In realtà c’è un altro ragionamento bisbigliato sommessamente, ma non con minore ostinazione:
“non alziamo i toni, non rechiamo danno al clima delle discussioni, siamo equilibrati”
Pare tutto vero, tutto giusto: ma lo è davvero?
In realtà tutti sappiamo che sono circa quarant’anni che, sulla suggestione della frase di I.Montanelli “Turiamoci il naso e votiamo DC” si continua a saltellare sui carboni ardenti e puzzolenti scegliendo male e votando con poca o nessuna convinzione, quando non con disgusto, liste che non ci convincono. E lo si fa, sempre da circa quarant’anni, proprio per le stesse ragioni: non disperdere voti, non favorire tizio o caio, non facilitare i pessimi o le canaglie e anche per non esasperare i toni della lotta politica (che comunque ormai appare piuttosto mummificata e liturgicamente ripetitiva).

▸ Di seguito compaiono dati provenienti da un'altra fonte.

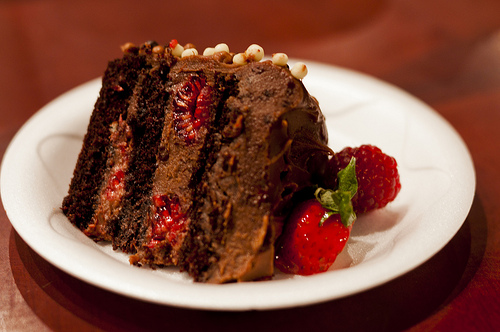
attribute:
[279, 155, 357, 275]
strawberry — sliced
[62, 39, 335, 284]
cake — sliced,  chocolate, cut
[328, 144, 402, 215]
raspberry — red, round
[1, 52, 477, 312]
bowl — round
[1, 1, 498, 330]
table — wooden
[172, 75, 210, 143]
sauce — red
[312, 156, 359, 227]
leaf — green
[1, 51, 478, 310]
dish — white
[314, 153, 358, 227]
leaves — green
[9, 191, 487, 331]
shadow —  dish's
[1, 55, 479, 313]
plate — white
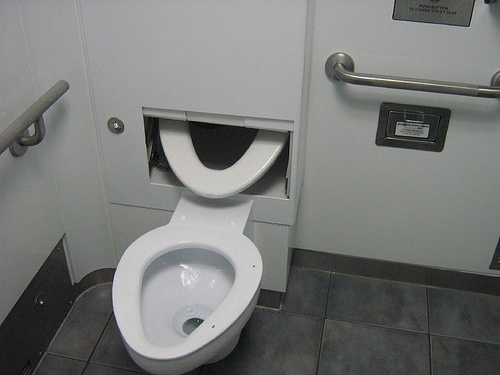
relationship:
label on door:
[394, 120, 430, 140] [386, 109, 440, 145]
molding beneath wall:
[296, 245, 499, 295] [300, 4, 499, 274]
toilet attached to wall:
[106, 195, 265, 371] [78, 3, 312, 305]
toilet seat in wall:
[157, 119, 292, 200] [78, 3, 312, 305]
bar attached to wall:
[1, 77, 74, 157] [0, 0, 75, 373]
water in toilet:
[170, 300, 217, 339] [106, 195, 265, 371]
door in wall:
[386, 109, 440, 145] [300, 4, 499, 274]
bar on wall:
[325, 52, 499, 104] [300, 4, 499, 274]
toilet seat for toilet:
[157, 119, 292, 200] [106, 195, 265, 371]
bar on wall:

Personalmente trovo tutto questo molto deprimente e deludente.
È vero quello che dicono gli esperti: gli italiani sono indecisi; ma se sono indecisa su chi votare sono ultradecisa a non ascoltare il canto delle sirene del bon ton, dell’opportunismo e nemmeno quelle del buon senso che suggerisce di turarsi il naso.

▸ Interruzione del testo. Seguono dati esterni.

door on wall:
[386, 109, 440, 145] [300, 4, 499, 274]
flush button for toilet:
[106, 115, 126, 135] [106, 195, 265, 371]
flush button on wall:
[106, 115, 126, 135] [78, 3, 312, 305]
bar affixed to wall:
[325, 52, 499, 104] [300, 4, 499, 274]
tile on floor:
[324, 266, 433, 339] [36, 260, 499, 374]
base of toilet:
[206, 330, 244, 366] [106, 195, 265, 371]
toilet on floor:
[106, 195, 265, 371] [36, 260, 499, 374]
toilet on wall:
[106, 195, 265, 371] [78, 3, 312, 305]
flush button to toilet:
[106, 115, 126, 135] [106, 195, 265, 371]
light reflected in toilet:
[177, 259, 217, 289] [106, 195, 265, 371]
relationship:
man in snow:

È accaduto che si siano impadroniti della scena politica canaglie e farabutti? Ovviamente non li voterò, ma non voterò nemmeno persone che a mio modesto avviso (anche non vale un centesimo) appaiono  inadeguate, contraddittorie, illogiche, impreparate o, peggio, ruffiani e doppio-triplogiochisti.
Penso infatti che il voto se e quando non può decidere o spostare equilibri possa almeno servire a mandare segnali.
E non è detto che questi segnali debbano raccoglierli solo degli opportunisti.
Pertanto seguirò il mio personale buon senso e la mia coscienza e voterò come mi pare.
Lo dico per tempo. Voterò col naso ben stappato e con l’anima felice e tranquilla, voterò dopo averci ben pensato e mandando dove devono andare i soloni della politica e dei bilancini.
L’attuale diffusa canaglieria e la logica del liberismo strozzino non l’hanno le lavoratrici e i lavoratori che sono persone perbene.
Per cui lor signori si tappino pure quel che vogliono, e si votino da soli.
C’è ancora tempo sufficiente per capire.

Non è il momento di sbagliare per conto altrui. E nell’urna metterò quel che mi parrà giusto. Posso dire di no, anche da sola. Ma non è detto che sia sola.